╭─ SECTION DU DOCUMENT

Un article de Baillargeon du 15 avril, que je lisais un peu plus tôt cet après-midi, et sa suite de commentaires m'ont donné le goût de coucher quelques réflexions. http://voir.ca/chroniques/prise-de-tete/2015/04/15/denialisme-et-pensee-critique/

Je ne suis pas d'accord avec ce «dénialisme» ni vraiment convaincu non plus de la vision apocalyptique à laquelle elle s'oppose. Je constate chaque jour que la nature est encore très vive autour de moi, et je suis assez limité pour me faire une certitude sur la question, car une vie est courte et je ne passe pas mon temps à parcourir le monde pour vérifier cette thèse. Néanmoins, je fais mon recyclage, j'essaie de ne pas trop en ajouter, je comprends que la planète et sa santé nous sont précieuses, qu'il vaudrait mieux prendre des précautions et continuer de le faire. J'ai peu de pouvoir sur le processus humain et je vois mal comment on peut échapper à sa dynamique qui la pousse à grandir, à coloniser. Bon, la vision créationnisme de certains Américains me fait simplement sourire comme chaque fois que les témoins de Jéhovas débarquent sans prévenir sur mon perron. Qu'y puis-je?

╰─

> _TRAVAIL DEMANDÉ_
(a) Répondez aux questions suivantes sur le billet consacré au dénialisme, chacune sur sa propre ligne :
(i) De quelle date est l'article de Baillargeon cité au début ?
(ii) Que l'auteur constate-t-il chaque jour autour de lui ?
(iii) Quel geste l'auteur dit-il faire malgré ses doutes ?
(b) Rédigez la suite du billet sur le dénialisme à partir de sa dernière phrase.

╭─ EXTRAIT DES DONNÉES

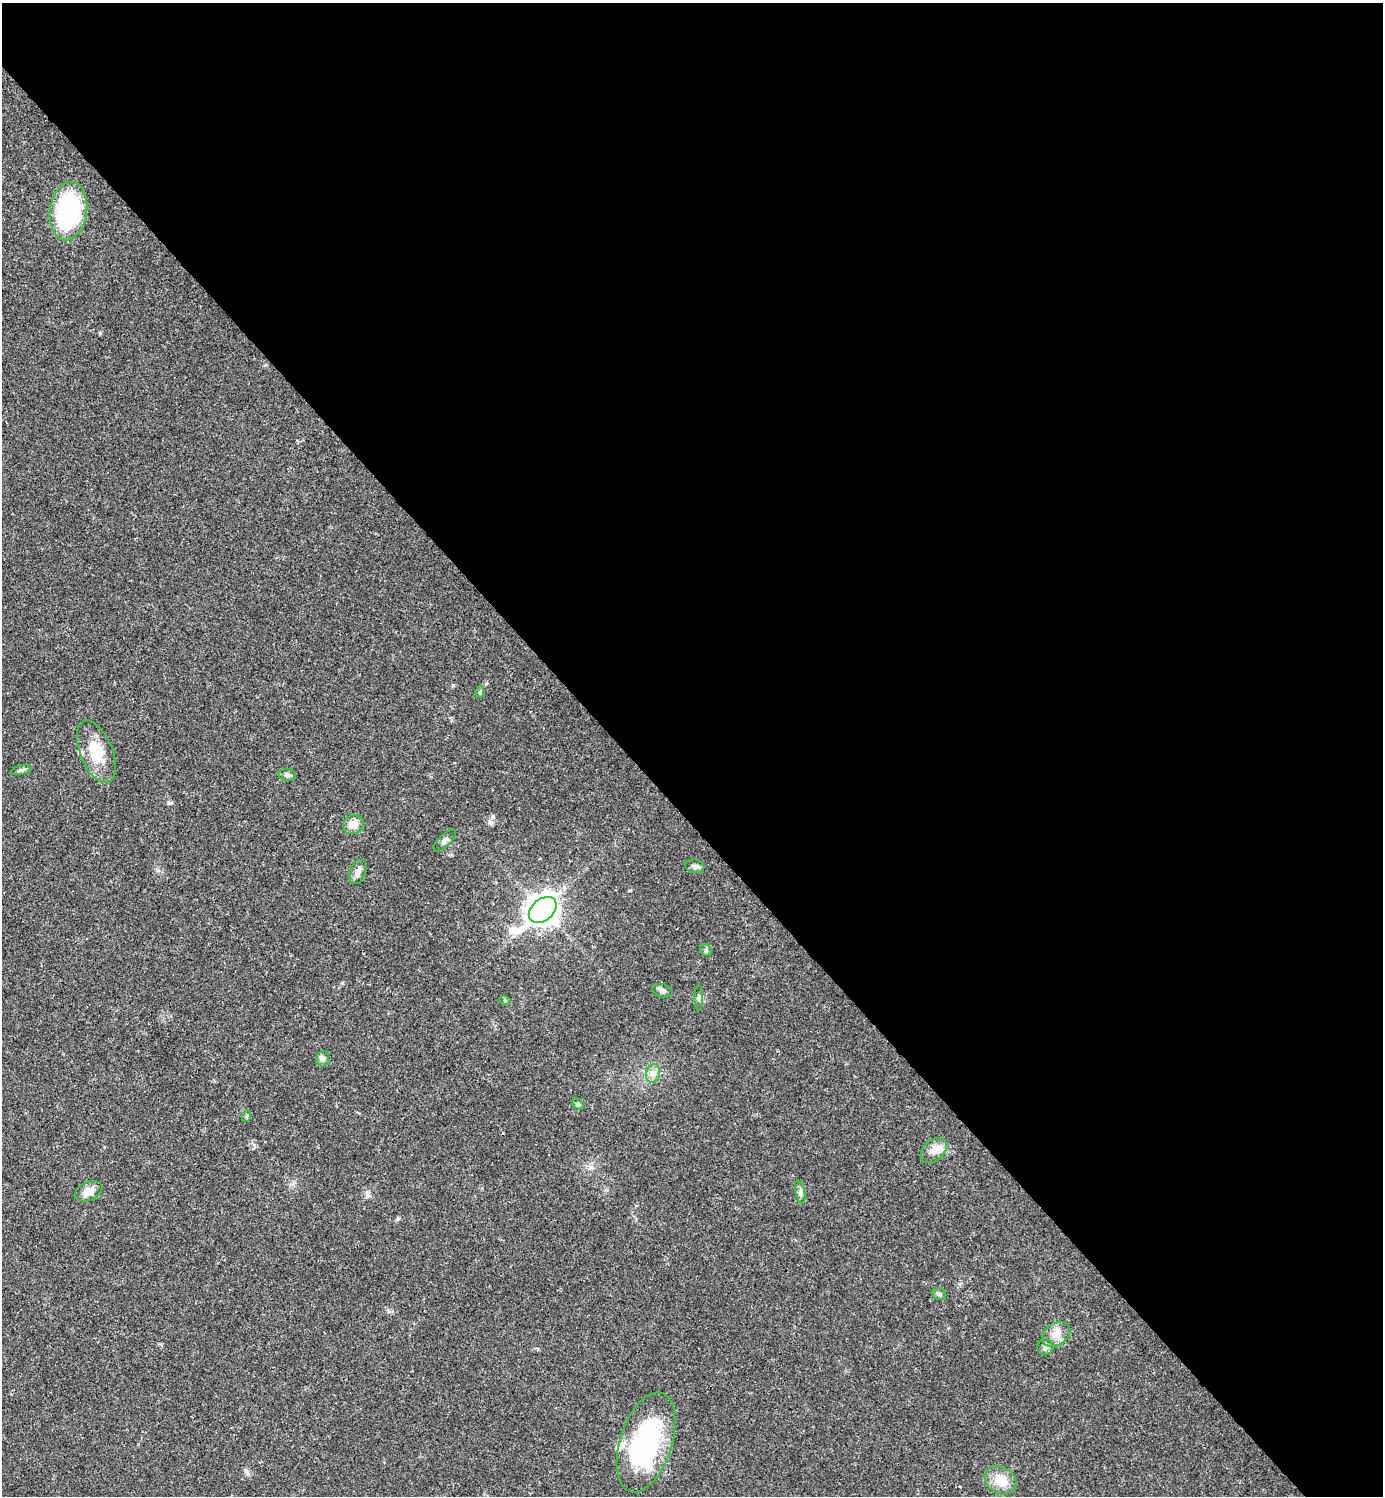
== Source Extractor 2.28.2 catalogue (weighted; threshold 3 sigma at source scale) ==
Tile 8 of 4 x 4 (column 4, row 2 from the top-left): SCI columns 4443-5823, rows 2989-4482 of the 5981 x 5981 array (HDU 1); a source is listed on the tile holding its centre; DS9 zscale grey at full resolution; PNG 1385 x 1498 px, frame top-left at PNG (2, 3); each listed source drawn as its Kron ellipse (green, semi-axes under 4 px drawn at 4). Shown black and unused: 55% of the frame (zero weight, under 3 of 4 exposures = <1% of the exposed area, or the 3 px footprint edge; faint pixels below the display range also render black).
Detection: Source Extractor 2.28.2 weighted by HDU 2 'WHT'; one run over the whole footprint, this tile lists its part. Background 0.0205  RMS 0.0022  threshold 0.0101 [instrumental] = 3 sigma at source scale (4.5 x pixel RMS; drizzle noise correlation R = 1.50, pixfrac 1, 0.05/0.05 arcsec/px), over >= 5 px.
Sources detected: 28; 2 inside a brighter listed object's ellipse — not listed separately; the other 26 listed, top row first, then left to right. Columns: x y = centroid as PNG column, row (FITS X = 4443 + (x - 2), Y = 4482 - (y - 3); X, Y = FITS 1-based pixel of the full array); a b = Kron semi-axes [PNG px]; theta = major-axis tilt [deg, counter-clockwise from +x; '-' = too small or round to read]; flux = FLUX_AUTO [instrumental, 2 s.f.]
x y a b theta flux
68 211 29 18 82 32
480 692 6 4 71 0.31
96 752 33 16 -68 6.2
22 770 11 4 13 0.55
287 775 9 6 -6 0.66
353 824 11 9 27 2.5
445 841 14 6 44 0.82
695 866 10 6 -10 0.81
358 872 13 8 69 1.2
543 910 15 10 40 250
706 950 6 5 - 0.41
662 991 10 6 -18 0.79
699 998 13 3 -90 0.49
505 1001 6 4 -19 0.29
323 1059 8 6 79 0.81
653 1073 9 7 74 1.1
578 1104 6 5 - 0.41
247 1116 6 4 72 0.28
934 1150 15 10 42 1.9
89 1191 14 9 25 2
800 1192 12 4 -78 0.72
939 1294 7 5 -29 0.51
1056 1334 15 11 34 2.3
1045 1347 8 8 - 0.68
646 1442 52 26 72 33
1001 1480 17 13 -31 4.3
Unlisted compact peaks at least as high as the median listed source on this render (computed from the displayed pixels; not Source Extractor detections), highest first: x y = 100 333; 171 803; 493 816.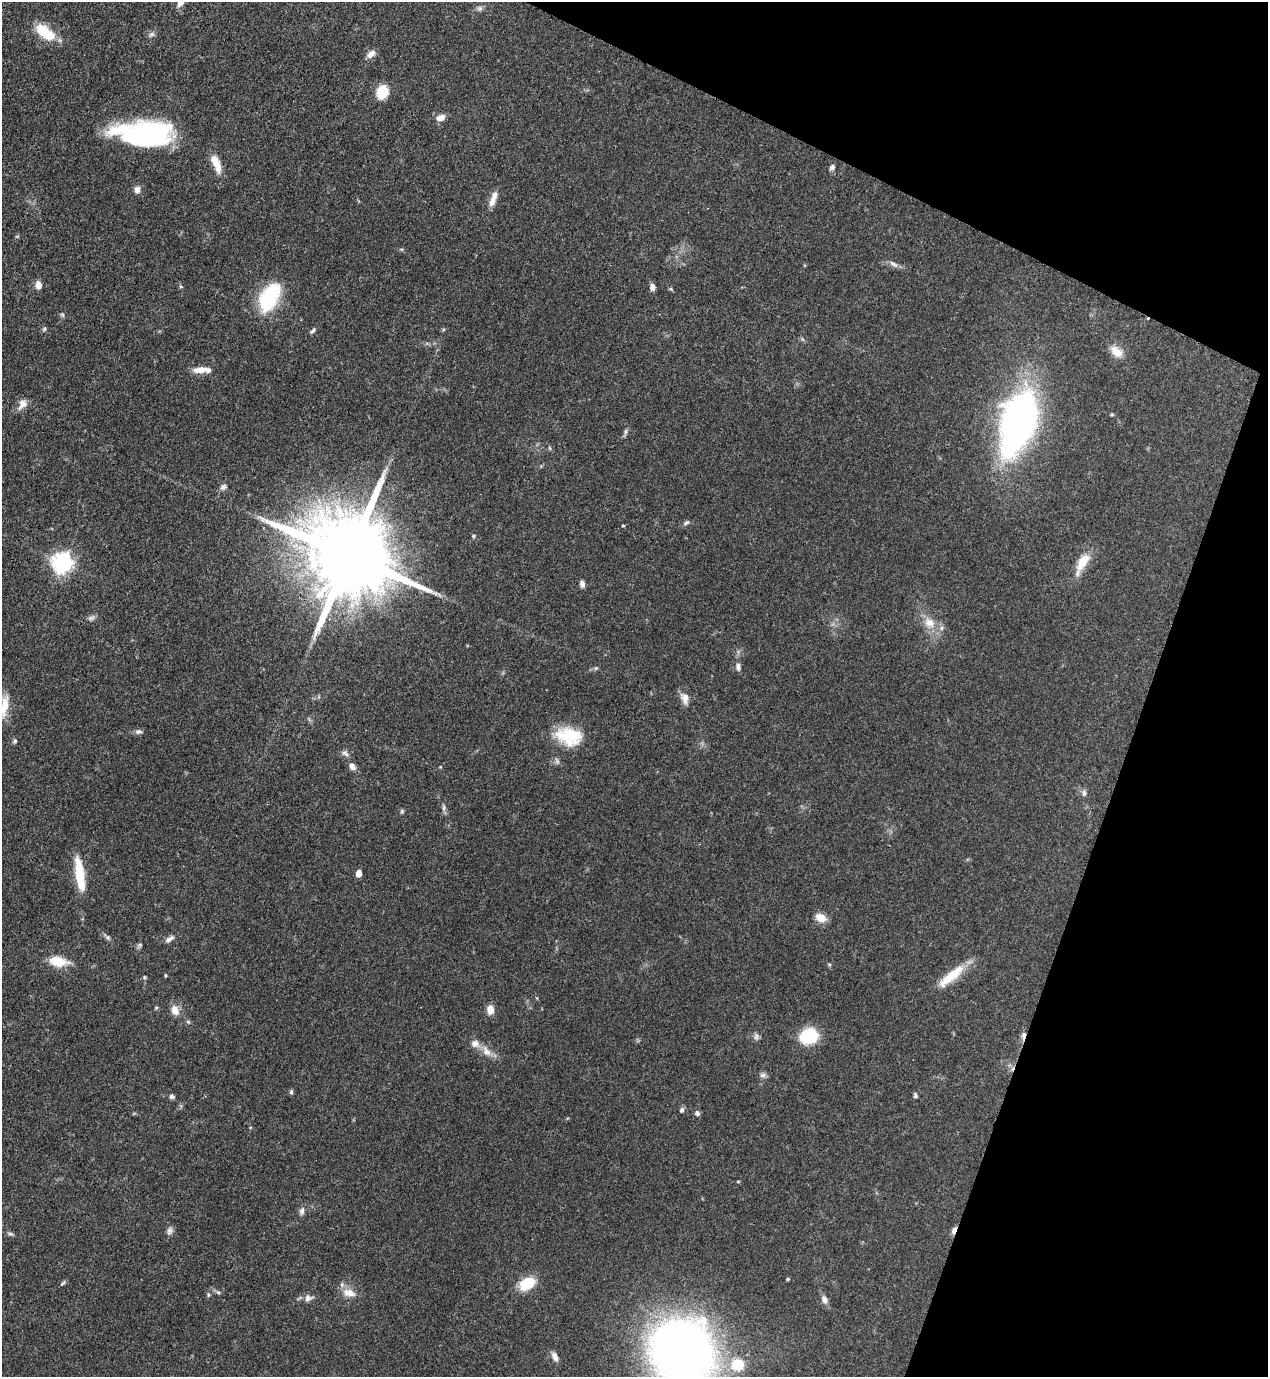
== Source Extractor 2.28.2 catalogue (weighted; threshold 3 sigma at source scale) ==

╰─

> _RÉPONSES PAR TÂCHE_
(a)
(i) Du 15 avril.
(ii) Que la nature est encore très vive autour de lui.
(iii) Il fait son recyclage.

(b)
Comment arriver à éduquer les gens d'une bonne façon pour qu'ils ne tombent pas dans certains travers de pensée, pour qu'ils ne succombent pas à certaines idéologies qui de l'extérieur paraissent tellement simplistes et erronées ?

Je travaille dans un monde complètement anéanti par la pression d'une idéologie farfelue et sans fondement qui dynamite mes efforts de faire acquérir les connaissances de base qui permettraient à un humain d'être seulement juste habité par quelques idées complexes pour espérer qu'ils puissent contribuer un peu plus que comme un enfant au dialogue des humains sur la vérité des choses. Bref, je crois que l'ambition de cette question est énorme!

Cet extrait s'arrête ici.